Het sociale huurstelsel is een instrument ter uitvoering van het internationaal en grondwettelijk gewaarborgd recht op huisvesting en de bevoegde overheid wil dit grondrecht voor de meest woonbehoeftigen verwezenlijken door bepaalde private rechtspersonen, die zij daardoor heeft erkend – zoals aanleggende partij – deze opdracht van algemeen belang toe te vertrouwen.
Wanneer de huurder niet voldoet aan de voorwaarden om ingeschreven te worden in het inschrijvingsregister of toegelaten te worden om een sociale huurwoning toegewezen te krijgen, dient hi te worden opgezegd.
De opzegging van de huur op grond van art. 98, § 3, 3o, van de Vlaamse Wooncode vereist niet dat de door de huurder ondertekende verklaring van afwezigheid van bezit van onroerend goed «te kwader trouw» moet zijn.
Art. 98, § 3, 3o, van de Vlaamse Wooncode legt deze vereiste van kwade trouw niet op.. Een sociale huurder moet redelijkerwijze aannemen dat de sociale verhuurder (al of niet op grond van de wettelijke bepalingen) door het stellen van een bepaalde vraag aan dat betreffende gegeven belang hechtte.
De goede trouw bij aanvraag voor een sociale huurwoning vereist dat de kandidaat-huurder nauwkeurig antwoordt op de gestelde vragen en dat hij/zij in voorkomend geval spontaan mededeling doet van alle gegevens en omstandigheden die van belang kunnen zijn bij de beoordeling van het voldoen van de kandidatuur aan de inschrijvings- en toelatingsvoorwaarden tot de sociale woninghuur.
Indien de sociale huurder de toedracht van het ter ondertekening voorgelegde document niet begreep, rustte op de huurder de verplichting bijkomende toelichting te vragen en, zo nodig, zelfs de vertaling van dit document te vragen en/of juridisch advies m.b.t. dit formulier in te winnen..

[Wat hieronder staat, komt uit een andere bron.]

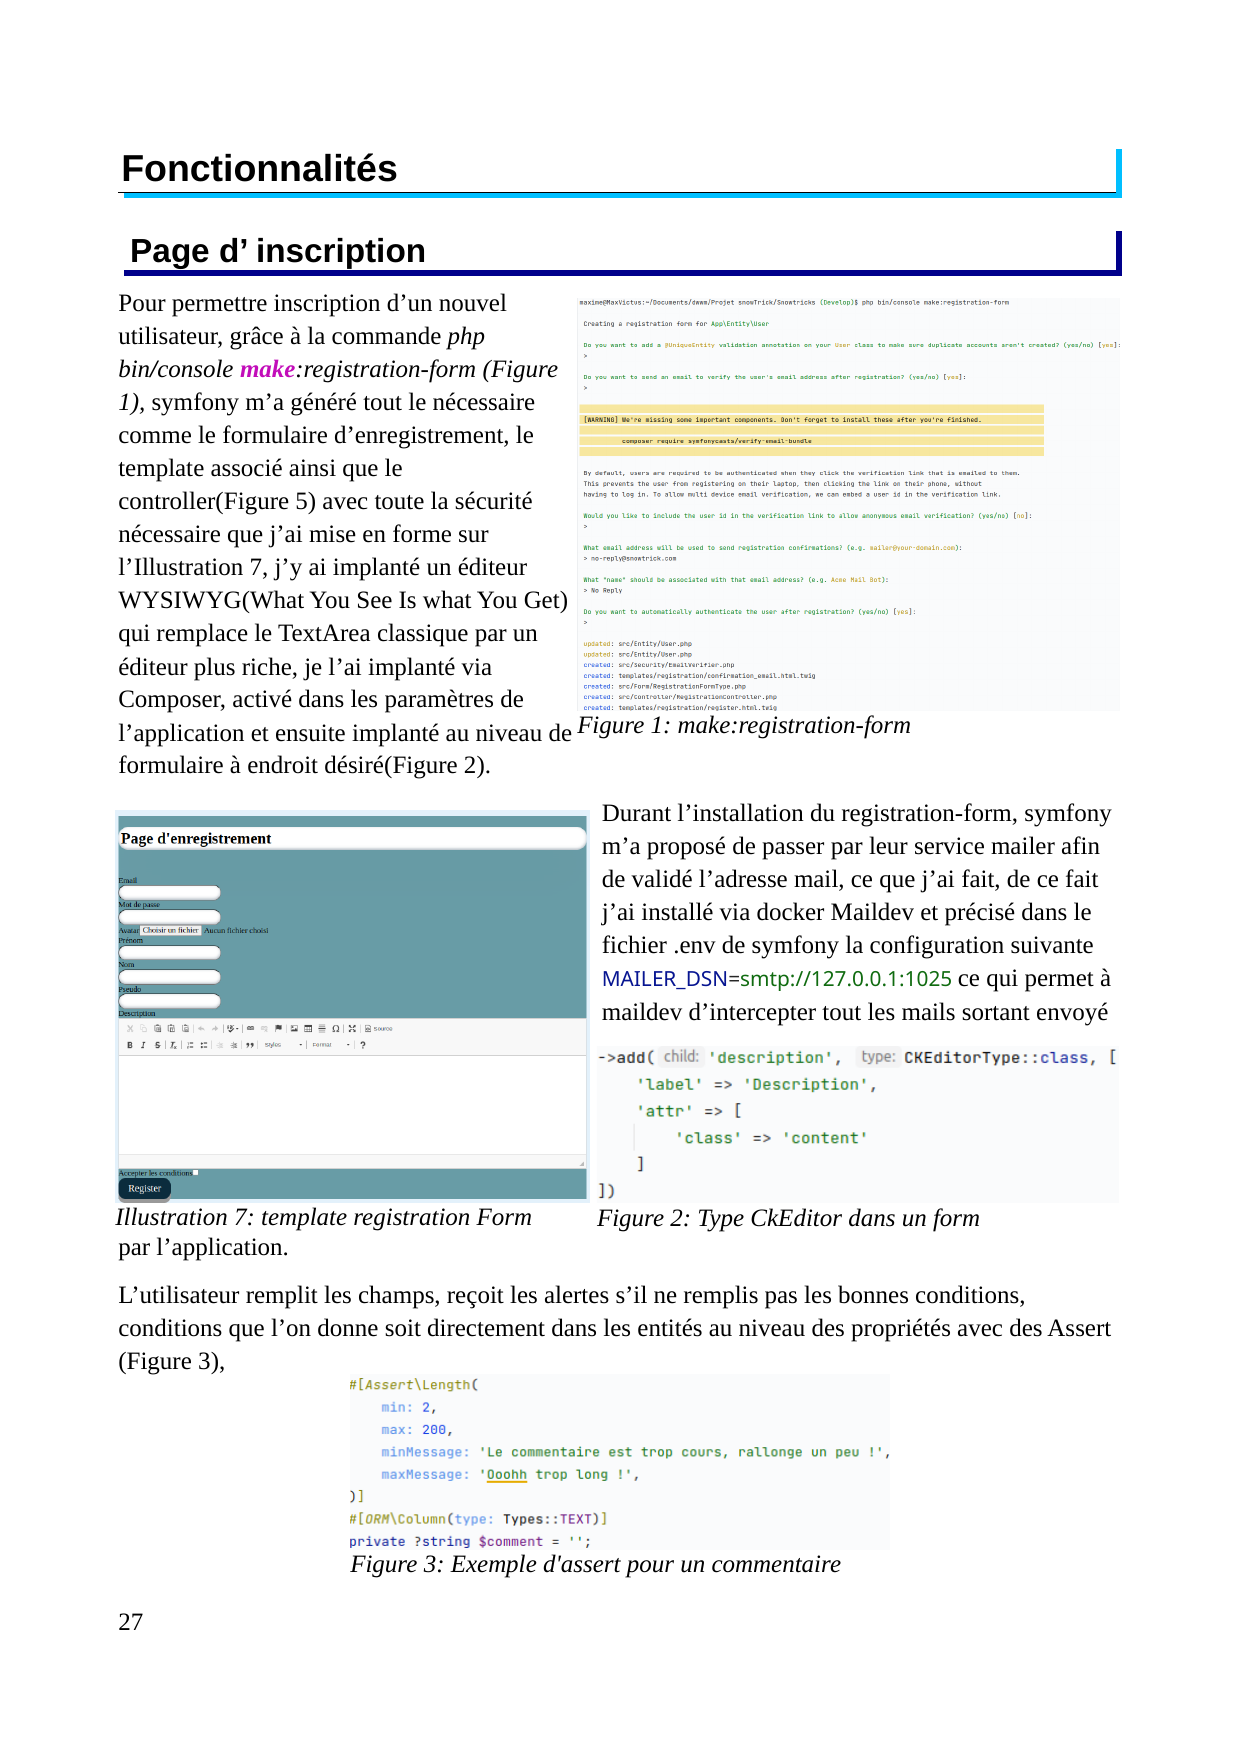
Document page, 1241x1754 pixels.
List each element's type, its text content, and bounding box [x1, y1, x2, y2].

picture [350, 1374, 890, 1550]
subtitle Fonctionnalités [118, 143, 1116, 192]
text Durant l’installation du registration-form, symfony m’a proposé de passer par leur service mailer afin de validé l’adresse mail, ce que j’ai fait, de ce fait j’ai installé via docker Maildev et précisé dans le fichier .env de symfony la configuration suivante MAILER_DSN=smtp://127.0.0.1:1025 ce qui permet à maildev d’intercepter tout les mails sortant envoyé par l’application. [118, 798, 1122, 1261]
text Illustration 7: template registration Form [115, 1203, 590, 1231]
picture [115, 810, 590, 1203]
picture [577, 298, 1120, 711]
text Figure 3: Exemple d'assert pour un commentaire [350, 1550, 890, 1578]
text Figure 2: Type CkEditor dans un form [597, 1203, 1119, 1232]
text Figure 1: make:registration-form [577, 711, 1120, 739]
text Pour permettre inscription d’un nouvel utilisateur, grâce à la commande php bin/console make:registration-form (Figure 1), symfony m’a généré tout le nécessaire comme le formulaire d’enregistrement, le template associé ainsi que le controller(Figure 5) avec toute la sécurité nécessaire que j’ai mise en forme sur l’Illustration 7, j’y ai implanté un éditeur WYSIWYG(What You See Is what You Get) qui remplace le TextArea classique par un éditeur plus riche, je l’ai implanté via Composer, activé dans les paramètres de l’application et ensuite implanté au niveau de formulaire à endroit désiré(Figure 2). [118, 286, 1122, 779]
picture [596, 1046, 1119, 1203]
text L’utilisateur remplit les champs, reçoit les alertes s’il ne remplis pas les bonnes conditions, conditions que l’on donne soit directement dans les entités au niveau des propriétés avec des Assert (Figure 3), [118, 1280, 1122, 1374]
subtitle Page d’ inscription [118, 231, 1116, 270]
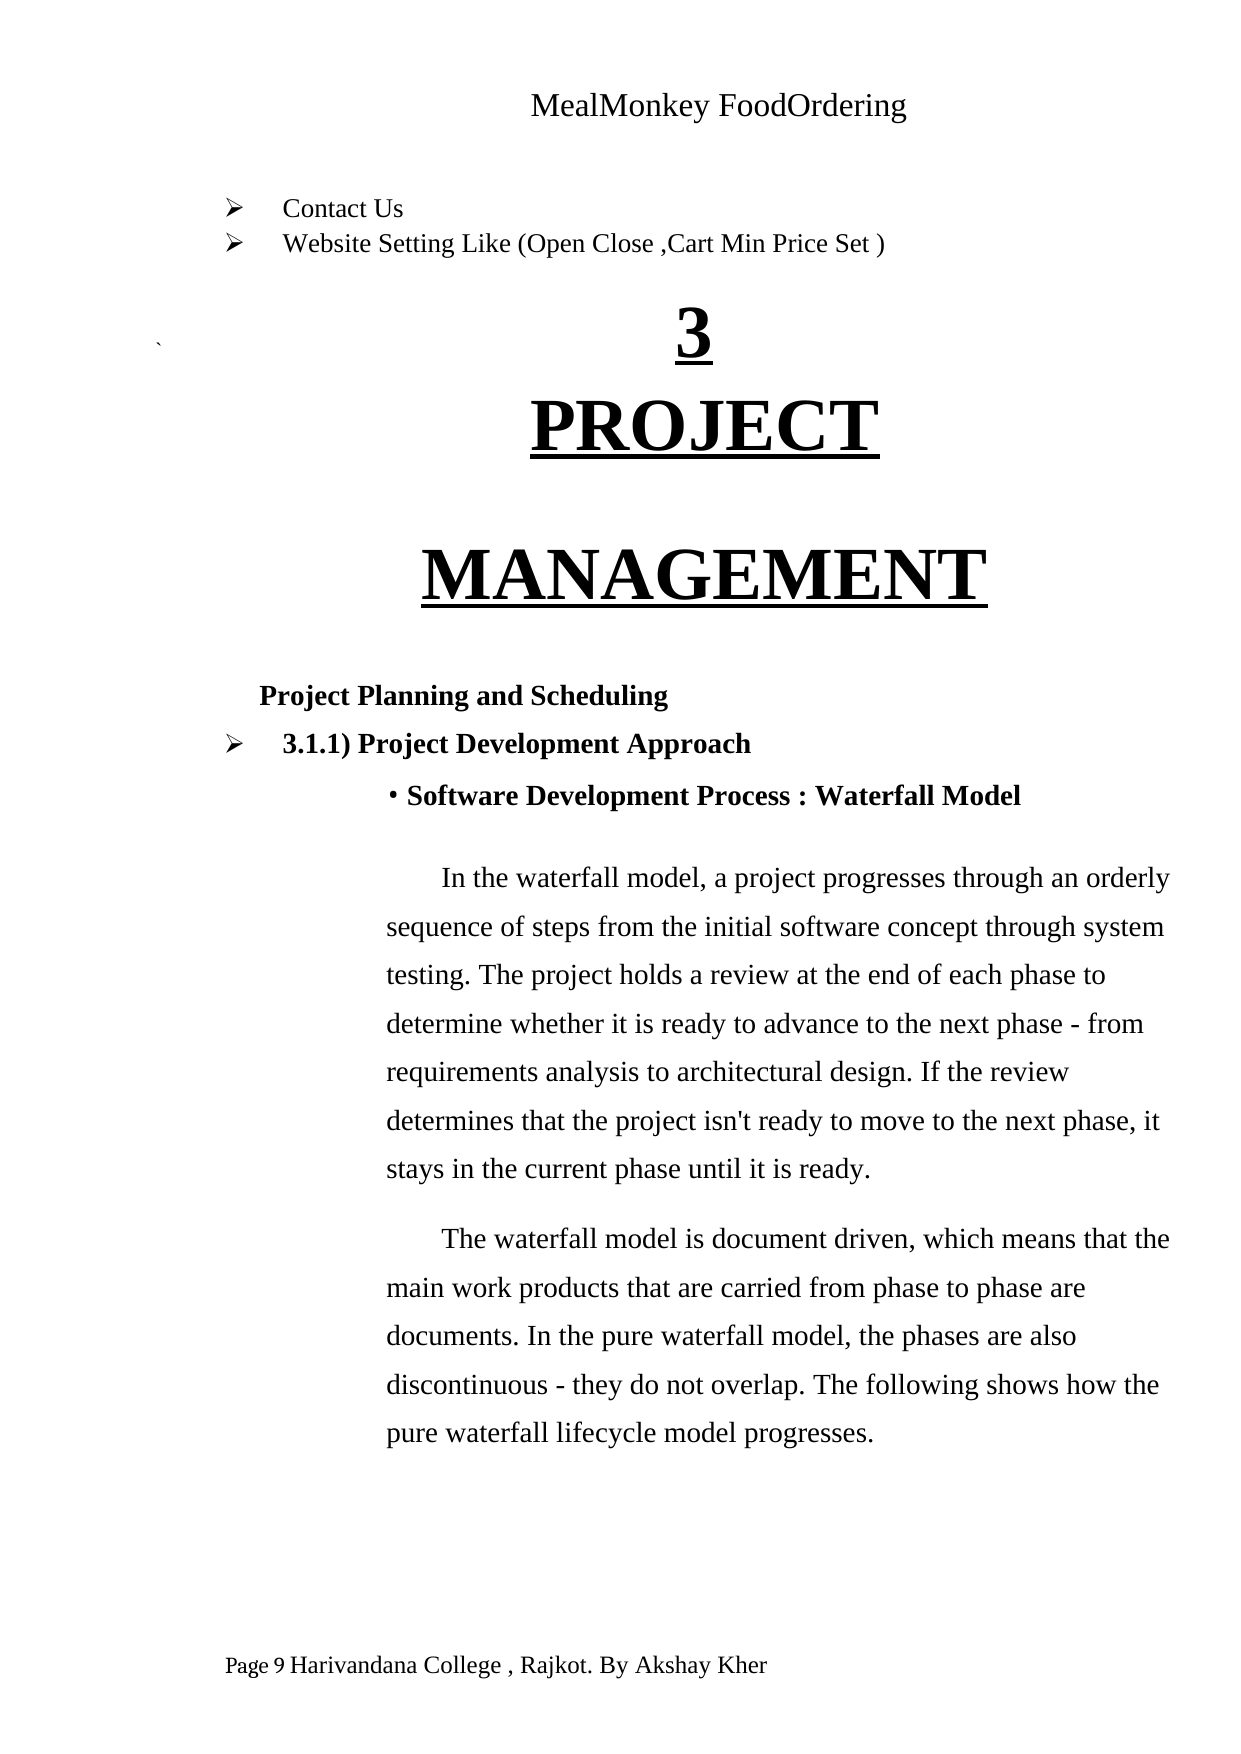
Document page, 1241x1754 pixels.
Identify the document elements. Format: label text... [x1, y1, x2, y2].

list Contact Us [223, 192, 1182, 224]
text • Software Development Process : Waterfall Model [388, 774, 1185, 814]
text The waterfall model is document driven, which means that the main work products that are carried from phase to phase are documents. In the pure waterfall model, the phases are also discontinuous - they do not overlap. The following shows how the pure waterfall lifecycle model progresses. [386, 1221, 1184, 1449]
text ` 3 [150, 287, 1185, 373]
list Website Setting Like (Open Close ,Cart Min Price Set ) [223, 227, 1182, 258]
text In the waterfall model, a project progresses through an orderly sequence of steps from the initial software concept through system testing. The project holds a review at the end of each phase to determine whether it is ready to advance to the next phase - from requirements analysis to architectural design. If the review determines that the project isn't ready to move to the next phase, it stays in the current phase until it is ready. [386, 860, 1184, 1185]
text Project Planning and Scheduling [150, 678, 1185, 712]
list 3.1.1) Project Development Approach [223, 726, 1182, 759]
text PROJECT [530, 380, 1185, 466]
text MANAGEMENT [150, 529, 988, 616]
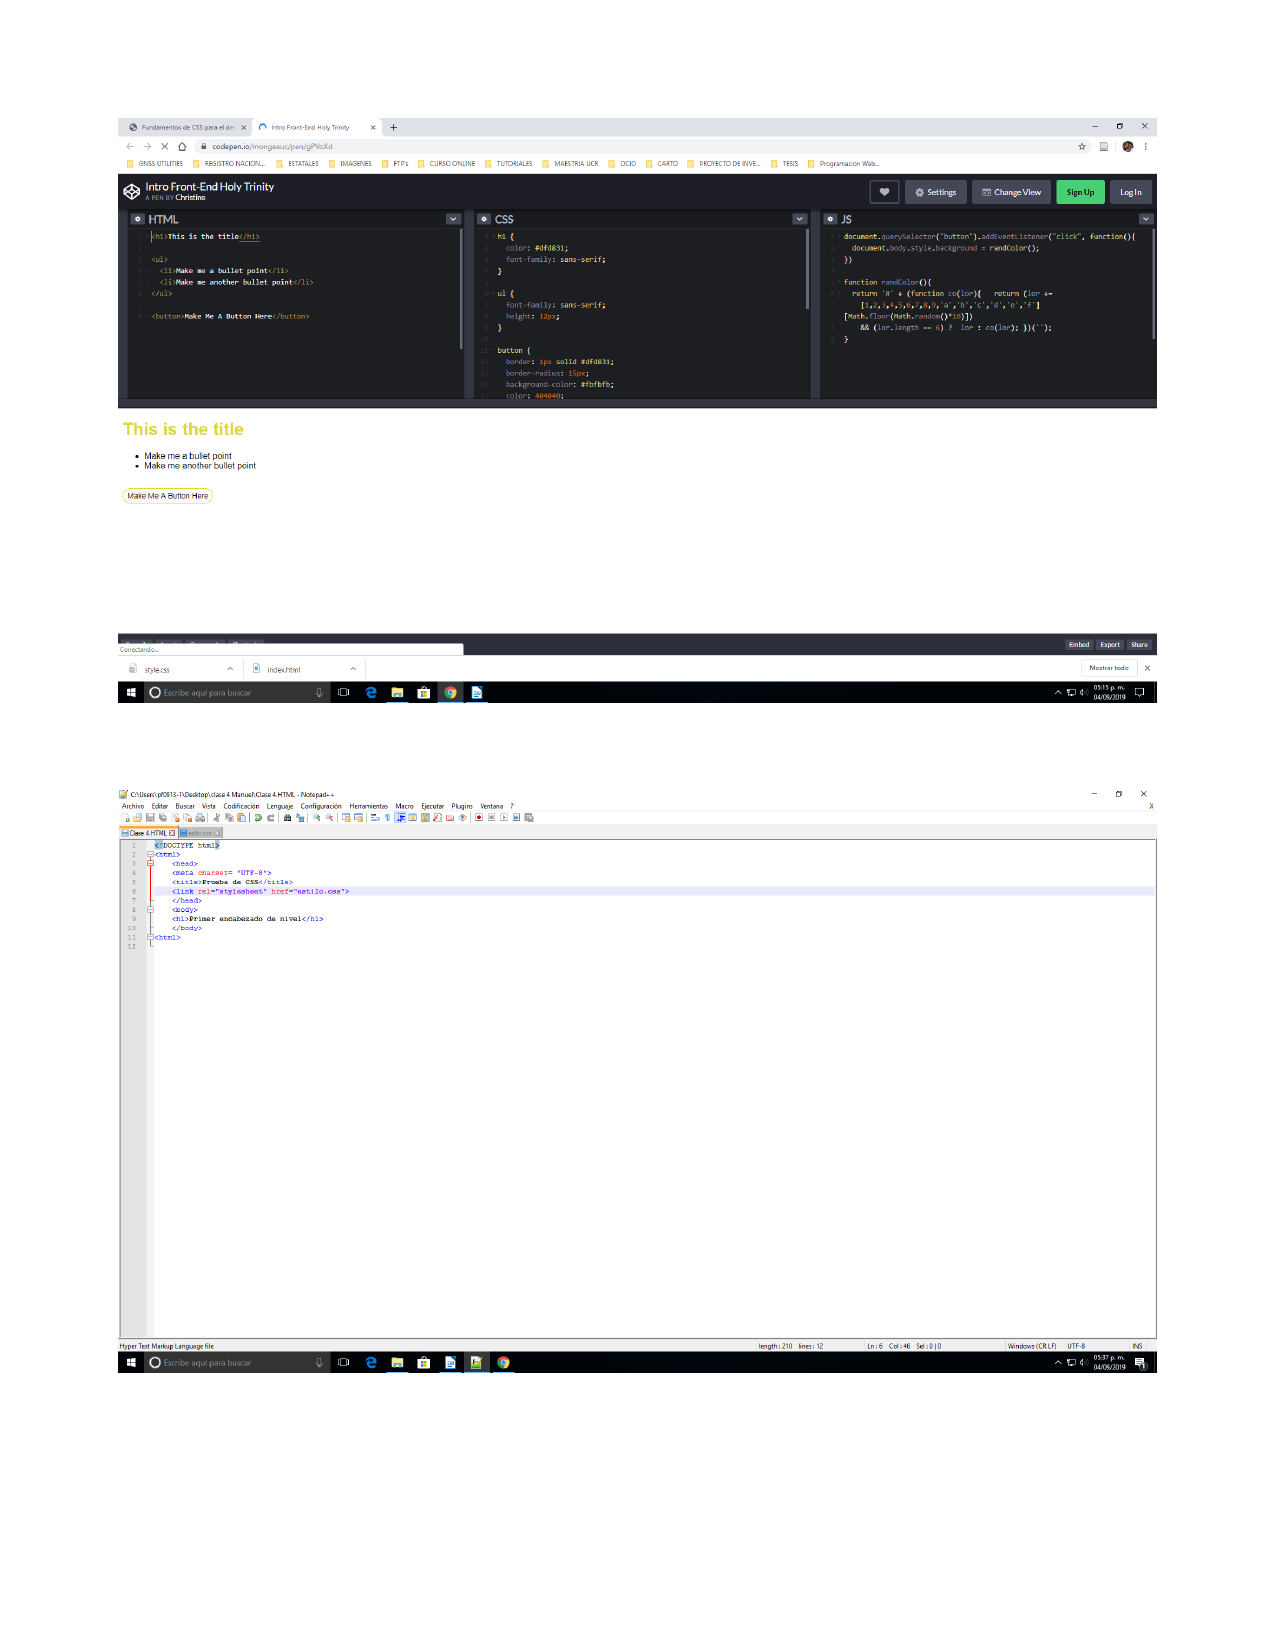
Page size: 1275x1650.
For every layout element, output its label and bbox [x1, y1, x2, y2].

picture [118, 788, 1157, 1373]
picture [118, 118, 1157, 703]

Verwerende partij had – indien zij werkelijk niet goed zou hebben beseft wat zij ondertekende – zich als normaal zorgvuldig kandidaat-sociaal huurster in dezelfde omstandigheden redelijkerwijze moeten (laten) informeren m.b.t. de door haar gegeven antwoorden op de door aanleggende partij gestelde vragen.